Facilmente arranjou tudo quanto era indispensável a um cometimento de tal natureza. Organizou às pressas uma poderosa esquadra de 17 navios montando mais de 700 canhões e trazendo cerca de 4.000 homens de desembarque.

Assim que se teve disso notícia em Lisboa, cuidou o governo de D. João V de tomar as providências que eram possíveis: fez partir antes da época normal a frota do Brasil, dobrando-lhe o comboio; mandou armar em guerra alguns navios mercantes, embarcando neles algumas tropas de reforço; e confiou o comando destes navios a Gaspar da Costa de Ataíde (o Maquinez), oficial muito distinto, e muito senhor do seu ofício.

Largou Duguay-Trouin da Rochela a 9 de junho (1711), e só a 27 de agosto veio avistar terra pelas alturas da Bahia. Prosseguindo, veio, pelos primeiros dias de setembro, dar fundo na latitude do Rio, mas longe da terra.

Já haviam chegado os reforços com Gaspar da Costa. Pôs este os seus navios em ordem para protegerem a cidade. Passados alguns dias, porém, como não apareciam inimigos, persuadiu-se de que os boatos eram falsos, como era frequente em nossas praças marítimas. Fez então desembarcar as tropas, e deixou-se ficar em terra desapercebido.

Em certa manhã (12 de setembro) era  a população surpreendida com o troar de artilharia na barra; e para maior susto, nada podendo avistar-se, devido ao espesso nevoeiro.

Aproveitando-se da cerração, ordenara Duguay que a esquadra enfiasse pela barra sem fazer caso do fogo das fortalezas, e tomasse posição diante da cidade. E assim se fez. Só alto dia, ao levantar o nevoeiro, é que se viu a esquadra inimiga na baía!

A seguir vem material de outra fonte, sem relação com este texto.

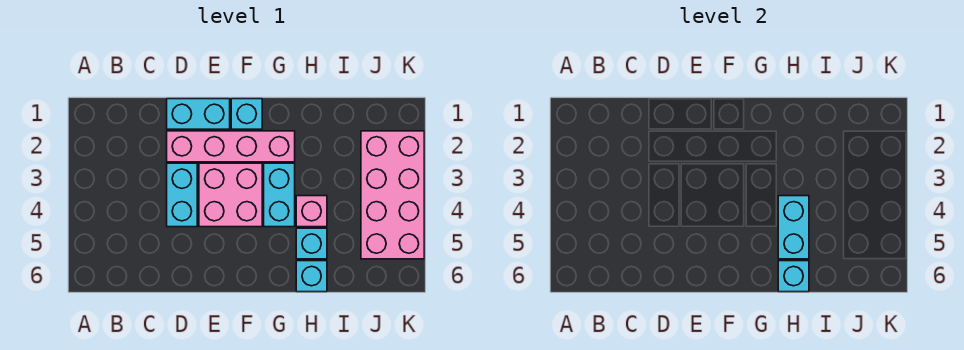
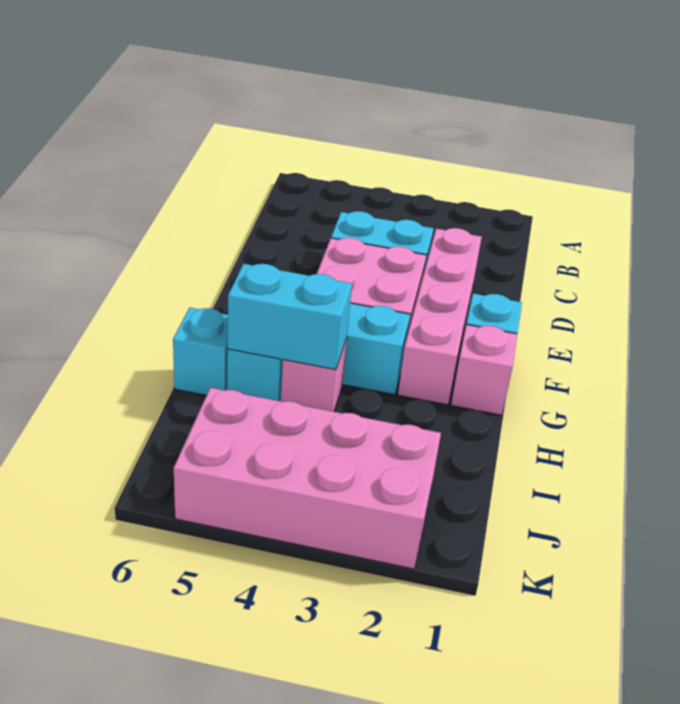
cyan 1x2 brick [167,99,230,129] -> none
none -> pink 1x1 brick [451,325,517,415]
cyan 1x1 brick [778,261,809,292] -> none

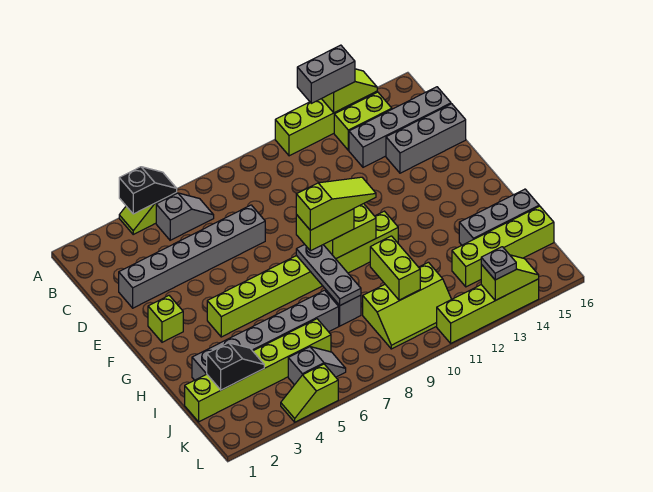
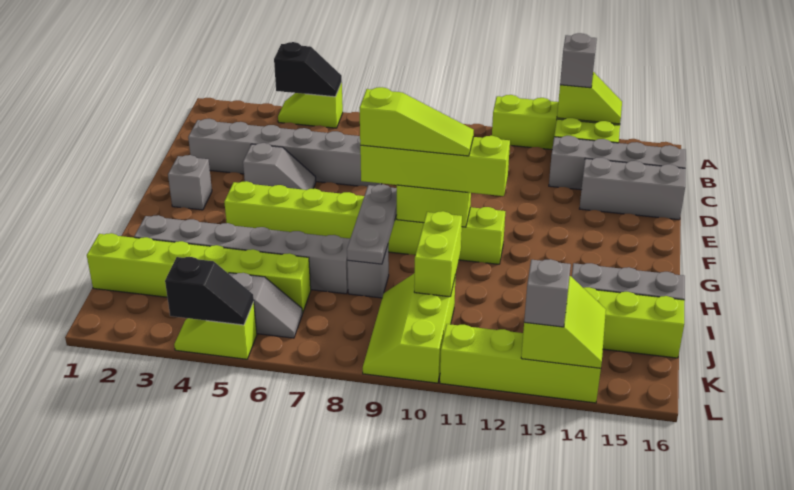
grey 1x2 brick [297,45,355,103] -> grey 1x1 brick [560,33,597,88]
grey 1x2 slope [156,193,214,240] -> grey 1x2 slope moved to [243,143,316,190]
lime 1x1 brick [148,296,183,342] -> grey 1x1 brick [168,155,212,210]
lime 1x2 brick [296,209,354,251] -> lime 1x4 brick [360,136,510,196]
black 1x2 slope [207,343,264,390] -> black 1x2 slope moved to [165,257,254,325]
lime 2x3 slope [363,262,452,349] -> lime 2x3 slope turned to [363,273,456,383]
lime 1x2 slope [481,255,539,301] -> lime 2x2 slope [521,276,606,368]
grey 1x1 plate [481,247,516,280] -> grey 1x1 brick [524,259,571,327]

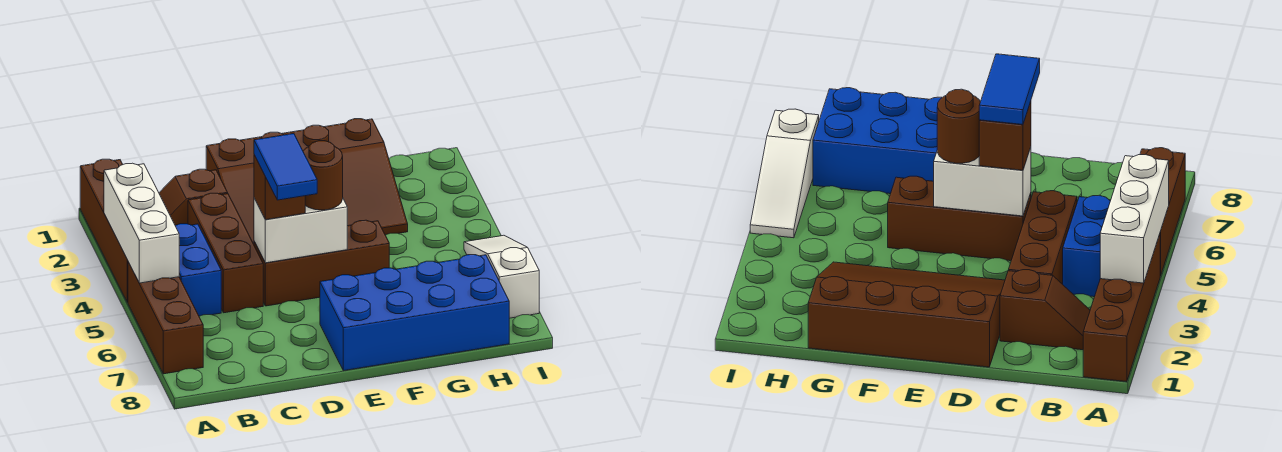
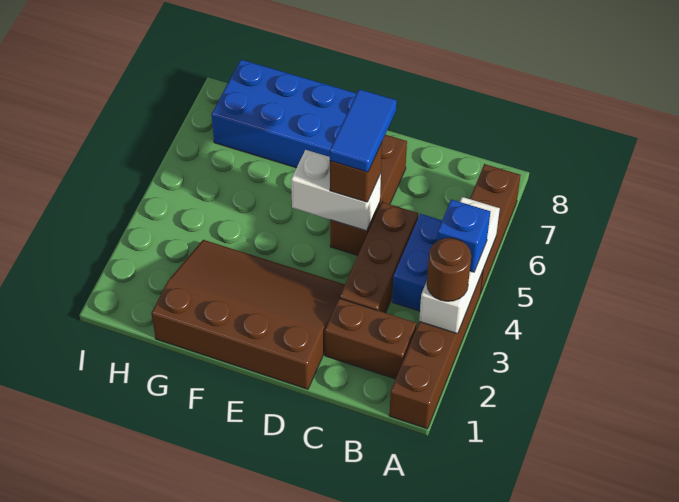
none -> blue 1x1 brick [437,199,490,272]
brown 1x2 slope [159,169,228,225] -> brown 1x2 brick [325,298,417,379]
brown 1x3 brick [254,220,389,306] -> brown 1x3 brick turned to [330,135,407,256]
brown 1x1 round brick [303,141,343,210] -> brown 1x1 round brick moved to [427,238,471,301]
white 1x3 slope [464,235,539,318] -> none

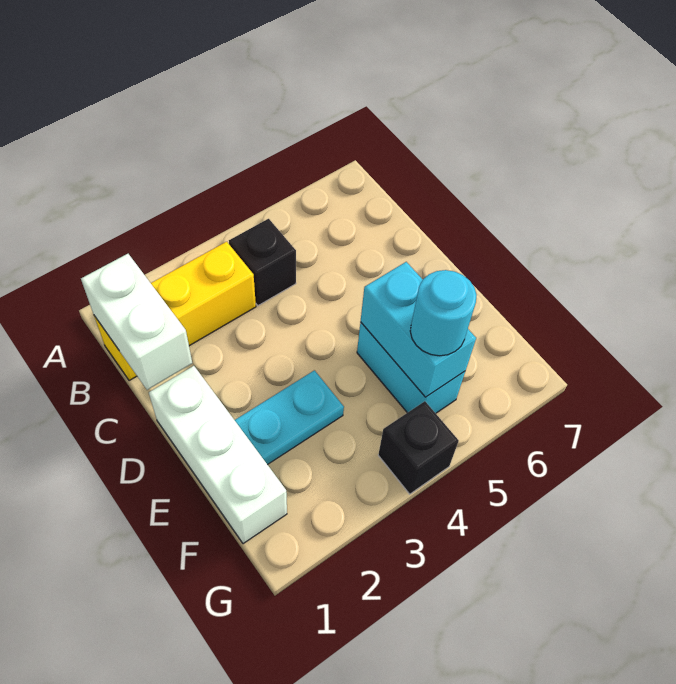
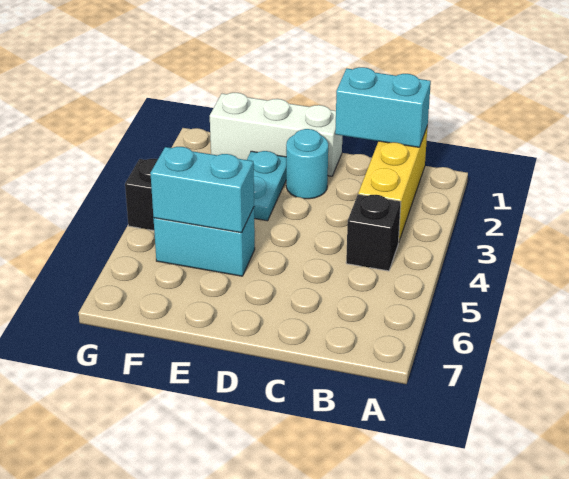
white 1x2 brick [81,254,192,390] -> cyan 1x2 brick [335,67,431,147]
cyan 1x1 round brick [410,270,477,356] -> cyan 1x1 round brick moved to [286,129,328,199]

Tal foi a surpresa, que o próprio Gaspar da Costa, nada mais podendo fazer, mandou incendiar os seus navios.

Na manhã seguinte (13 de setembro) apoderam-se da ilha das Cobras os assaltantes. Tendo montado logo ali as suas baterias, considerou-se Duguay senhor da cidade.

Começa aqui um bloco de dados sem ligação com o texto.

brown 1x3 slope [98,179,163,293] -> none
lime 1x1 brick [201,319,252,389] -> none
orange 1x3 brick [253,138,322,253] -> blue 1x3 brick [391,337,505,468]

2 - No dia 14, desembarcou com perto de 4.000 homens, sem encontrar o mínimo sinal de resistência.

O Governador, que era ainda Francisco de Castro Morais, adotara quase o mesmo sistema de defesa de um ano antes contra Duclerc: com uma força que poderia enfrentar a do inimigo, deixara-se ficar no campo do Rosário, vendo o progressivo assalto da cidade.

Com a sua prudência e tática segura, concentrou o comandante corsário as suas forças nas montanhas da zona norte da cidade, até a ilha das Cobras e na praia fronteira, e intimou ao Governador que se rendesse, declarando-lhe que estava ali, em nome do rei de França, para vingar as crueldades cometidas contra súditos franceses.

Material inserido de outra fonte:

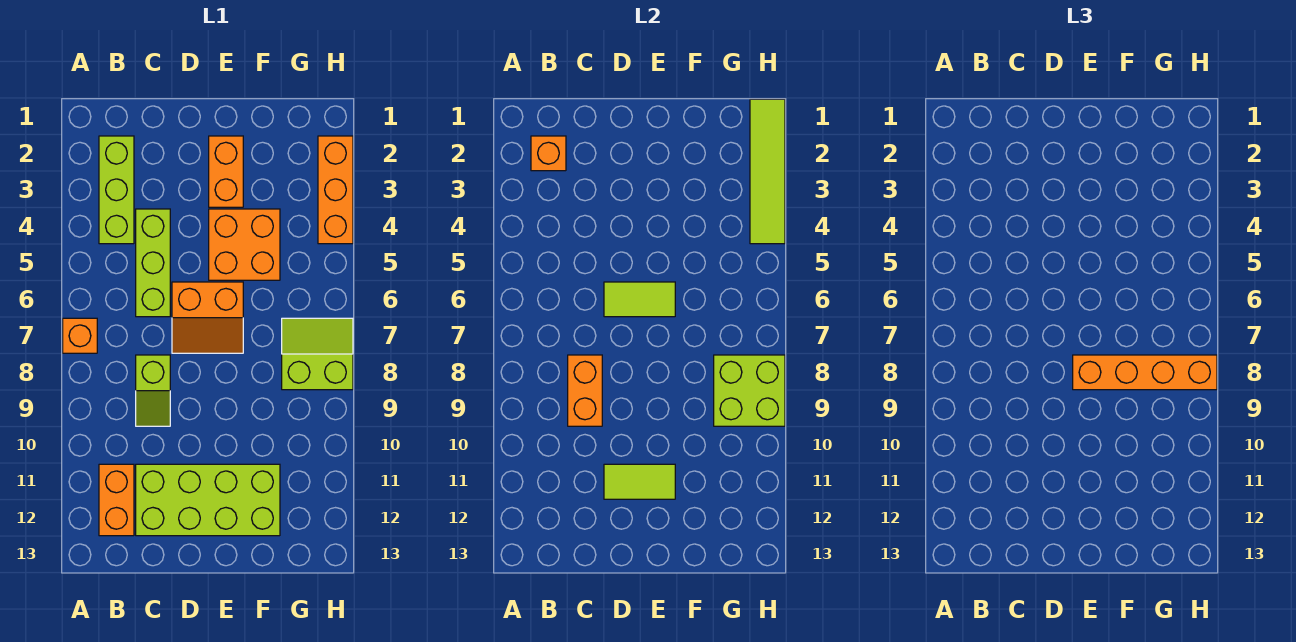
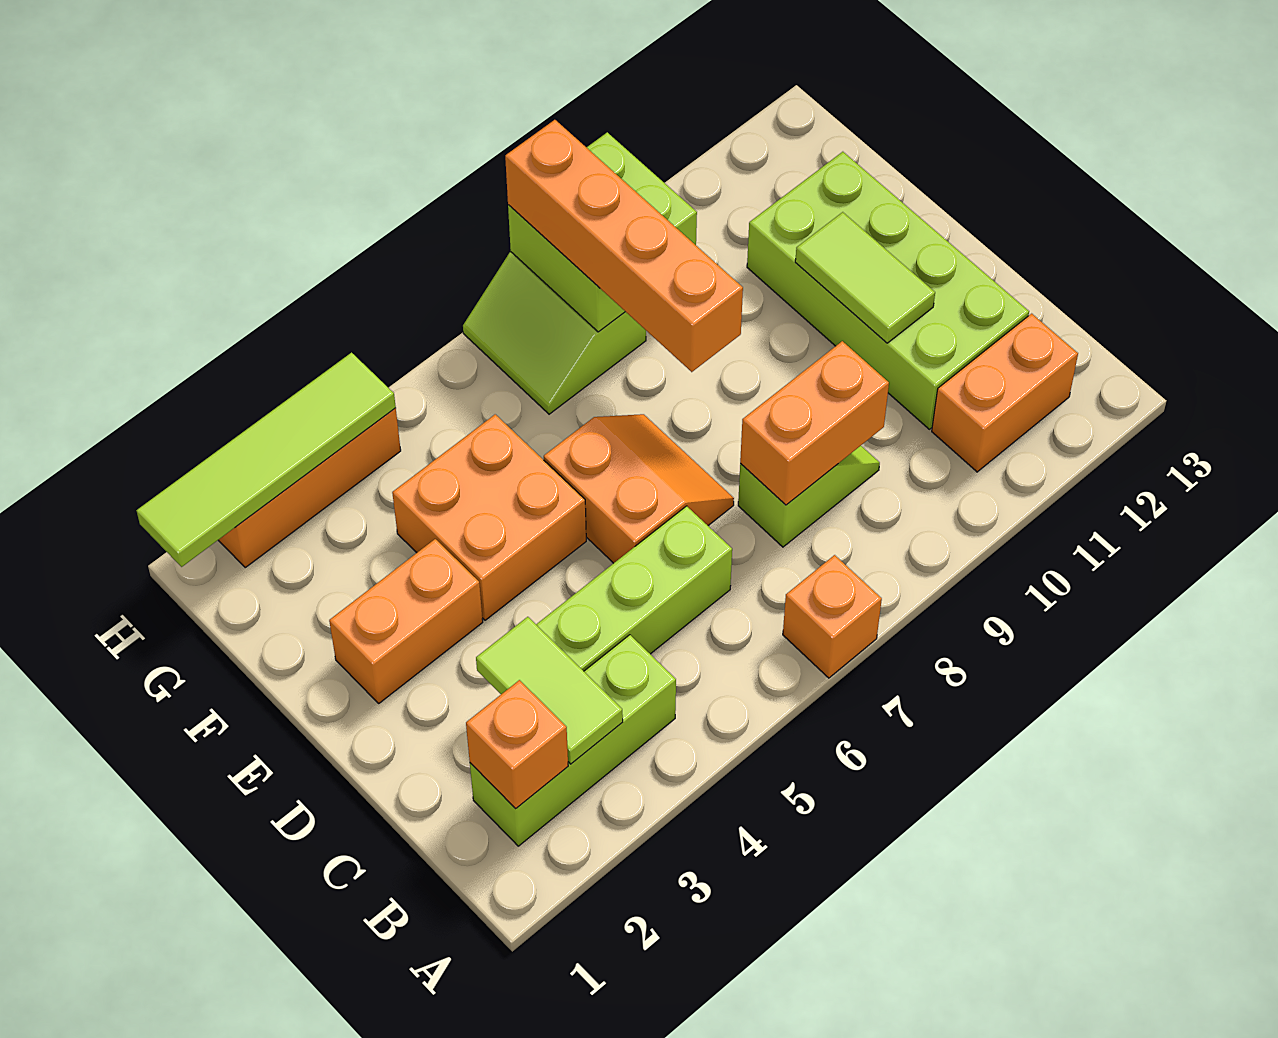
lime 1x2 tile [604,282,675,317] -> lime 1x2 tile moved to [476,617,623,764]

Respondeu Castro Morais à intimação, discutindo muito, e rebatendo as recriminações que lhe eram dadas como pretexto para o novo assalto à cidade; e concluía declarando que defenderia a praça "até a última gota de seu sangue".

No dia 20 de setembro começavam os franceses a bombardear os entrincheiramentos do Rosário, preparando-se para um assalto geral no dia seguinte.

Pela tarde, grande pavor caía sobre a cidade. As próprias guardas começam a desertar os seus postos. No próprio acampamento do Rosário, a impressão que a todos domina é a de que se está sob a iminência de inevitável destroço. Procuram alguns reanimar aquela gente com os socorros que se esperam de Minas inutilmente.

À noite, começou a chover; e dentro em pouco desabava sobre a cidade uma grande tormenta. O Governador, desatinado no meio do susto que lavra, consulta em repetidos conselhos os seus oficiais. Muitos destes votam pela resistência, e alguns insistem até por uma resoluta ofensiva; mas a maioria resolve que, enquanto se espera pelo socorro de Minas, se mude o acampamento para posição menos sujeita ao fogo do inimigo.

É este o alvitre que vinga. Nessa mesma noite (21 para 22 de setembro) abalou Castro Morais com o seu exército, e foi acampar primeiro no Engenho Novo, e logo depois em Iguaçu.

Foi o mesmo que dar o sinal da fuga e debandada geral na cidade. As próprias prisões são agora abandonadas; e a população em massa, no meio de gritos e alaridos, desvaira pelos campos e matas, à busca de refúgio, afrontando, para fugir aos canhões inimigos, "uma das noites mais medonhas de que havia memória na terra".

3 - Quando, pela madrugada de 22, se preparava Duguay-Trouin para a investida geral, apareceu-lhe um francês, que tinha sido ajudante de Duclerc, dizendo-lhe que podia entrar sem combate, porque a cidade estava deserta, e já entregue ao saque pela própria gente da outra expedição, que irrompera das prisões abandonadas.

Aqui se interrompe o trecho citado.